#### What this exercise asks:
a: Answer these questions from the Unstructured notebook excerpt:
(i) Which platform is named as an example of what Unstructured offers connectors for?
(ii) What width is passed to shorten when the snippet is made?
(iii) Which function is imported from unstructured.partition.html?
b: Rename "chunk_text" to "body_text" in the Unstructured notebook excerpt, and write out the passage starting with "for i, element" and going on through "getattr(element.metadata, 'filename', None)".

#### Selected extract:
Unstructured supports both local development and containerized deployment via Docker. It integrates easily with Python and offers connectors for platforms like Discord. The library is ideal for building scalable, production-grade data pipelines and is available via PyPI and GitHub.

In [None]:

from unstructured.partition.html import partition_html
elements = partition_html(filename=FILE_NAME, infer_table_structure=True)
print(f"Parsed {len(elements)} element(s) from the HTML document.")

In [None]:
from collections import Counter
from textwrap import shorten

type_counts = Counter(element.category for element in elements)
print('Element counts by category:')
for category, count in type_counts.most_common():
    print(f' - {category}: {count}')

print('\nSample elements:')
for i, element in enumerate(elements[:5], start=1):
    if element.category == 'Table':
        chunk_text = element.metadata.text_as_html or ''
    else:
        chunk_text = element.text or ''
    snippet = shorten(chunk_text, width=100, placeholder='…')
    page_number = getattr(element.metadata, 'page_number', None)
    source = getattr(element.metadata, 'filename', None)
    metadata_bits = [f'page {page_number}' if page_number else None, source]
    metadata_str = ' | '.join(bit for bit in metadata_bits if bit) or 'no metadata'
    print(f"{i}. [{element.category}] {snippet}")
    print(f"    metadata: {metadata_str}")

[Items listed in a dataset]
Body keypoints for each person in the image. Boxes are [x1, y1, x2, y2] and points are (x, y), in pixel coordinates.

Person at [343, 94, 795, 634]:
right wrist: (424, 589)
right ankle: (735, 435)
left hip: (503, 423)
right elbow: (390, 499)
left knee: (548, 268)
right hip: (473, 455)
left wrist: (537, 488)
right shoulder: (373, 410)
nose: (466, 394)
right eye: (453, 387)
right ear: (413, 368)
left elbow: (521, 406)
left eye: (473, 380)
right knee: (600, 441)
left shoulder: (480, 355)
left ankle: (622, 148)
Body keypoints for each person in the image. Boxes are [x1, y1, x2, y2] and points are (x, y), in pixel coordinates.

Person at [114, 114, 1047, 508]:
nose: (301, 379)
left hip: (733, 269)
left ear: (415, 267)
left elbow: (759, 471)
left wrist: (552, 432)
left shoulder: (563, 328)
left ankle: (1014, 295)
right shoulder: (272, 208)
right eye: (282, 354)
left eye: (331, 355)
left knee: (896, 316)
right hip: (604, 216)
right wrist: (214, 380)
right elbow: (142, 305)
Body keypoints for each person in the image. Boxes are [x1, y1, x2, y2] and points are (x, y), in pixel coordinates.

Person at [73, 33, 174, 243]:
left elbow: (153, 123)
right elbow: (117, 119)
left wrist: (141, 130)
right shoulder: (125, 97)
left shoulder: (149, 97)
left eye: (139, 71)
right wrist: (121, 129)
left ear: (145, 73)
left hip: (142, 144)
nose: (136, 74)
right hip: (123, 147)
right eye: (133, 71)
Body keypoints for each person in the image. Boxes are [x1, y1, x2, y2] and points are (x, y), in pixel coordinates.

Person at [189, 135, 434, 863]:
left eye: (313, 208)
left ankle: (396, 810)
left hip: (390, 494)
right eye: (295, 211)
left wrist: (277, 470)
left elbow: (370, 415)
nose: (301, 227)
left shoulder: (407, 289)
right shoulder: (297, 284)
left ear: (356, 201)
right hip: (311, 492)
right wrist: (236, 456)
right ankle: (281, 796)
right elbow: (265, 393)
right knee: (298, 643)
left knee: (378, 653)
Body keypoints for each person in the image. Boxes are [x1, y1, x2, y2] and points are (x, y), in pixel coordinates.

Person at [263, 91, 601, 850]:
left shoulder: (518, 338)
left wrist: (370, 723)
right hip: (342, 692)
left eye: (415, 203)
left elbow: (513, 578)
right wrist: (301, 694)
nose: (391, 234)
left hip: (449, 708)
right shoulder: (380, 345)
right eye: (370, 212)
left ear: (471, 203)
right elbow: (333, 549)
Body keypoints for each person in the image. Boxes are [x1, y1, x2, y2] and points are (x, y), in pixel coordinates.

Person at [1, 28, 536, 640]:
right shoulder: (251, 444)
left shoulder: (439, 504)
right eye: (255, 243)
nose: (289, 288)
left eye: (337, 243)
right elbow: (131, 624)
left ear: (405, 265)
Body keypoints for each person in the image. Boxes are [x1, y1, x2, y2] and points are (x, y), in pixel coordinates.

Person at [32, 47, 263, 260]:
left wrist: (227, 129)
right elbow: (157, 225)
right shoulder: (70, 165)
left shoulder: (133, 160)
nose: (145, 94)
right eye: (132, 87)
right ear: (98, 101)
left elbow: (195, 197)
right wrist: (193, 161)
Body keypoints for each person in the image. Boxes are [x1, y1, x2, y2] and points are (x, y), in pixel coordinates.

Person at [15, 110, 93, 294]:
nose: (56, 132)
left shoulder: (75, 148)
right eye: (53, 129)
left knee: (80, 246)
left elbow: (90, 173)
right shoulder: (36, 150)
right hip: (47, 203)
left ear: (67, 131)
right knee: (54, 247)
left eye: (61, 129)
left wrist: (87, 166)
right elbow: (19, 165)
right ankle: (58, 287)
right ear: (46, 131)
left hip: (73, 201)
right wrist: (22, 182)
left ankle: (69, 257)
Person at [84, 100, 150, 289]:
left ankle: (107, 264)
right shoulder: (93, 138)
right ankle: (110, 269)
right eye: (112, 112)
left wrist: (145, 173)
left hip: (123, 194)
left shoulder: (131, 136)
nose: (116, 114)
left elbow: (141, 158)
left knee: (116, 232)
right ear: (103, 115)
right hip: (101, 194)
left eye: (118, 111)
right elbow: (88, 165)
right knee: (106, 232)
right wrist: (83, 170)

#### Responses by item number:
a:
(i) Discord
(ii) 100
(iii) partition_html

b:
for i, element in enumerate(elements[:5], start=1):
    if element.category == 'Table':
        body_text = element.metadata.text_as_html or ''
    else:
        body_text = element.text or ''
    snippet = shorten(body_text, width=100, placeholder='…')
    page_number = getattr(element.metadata, 'page_number', None)
    source = getattr(element.metadata, 'filename', None)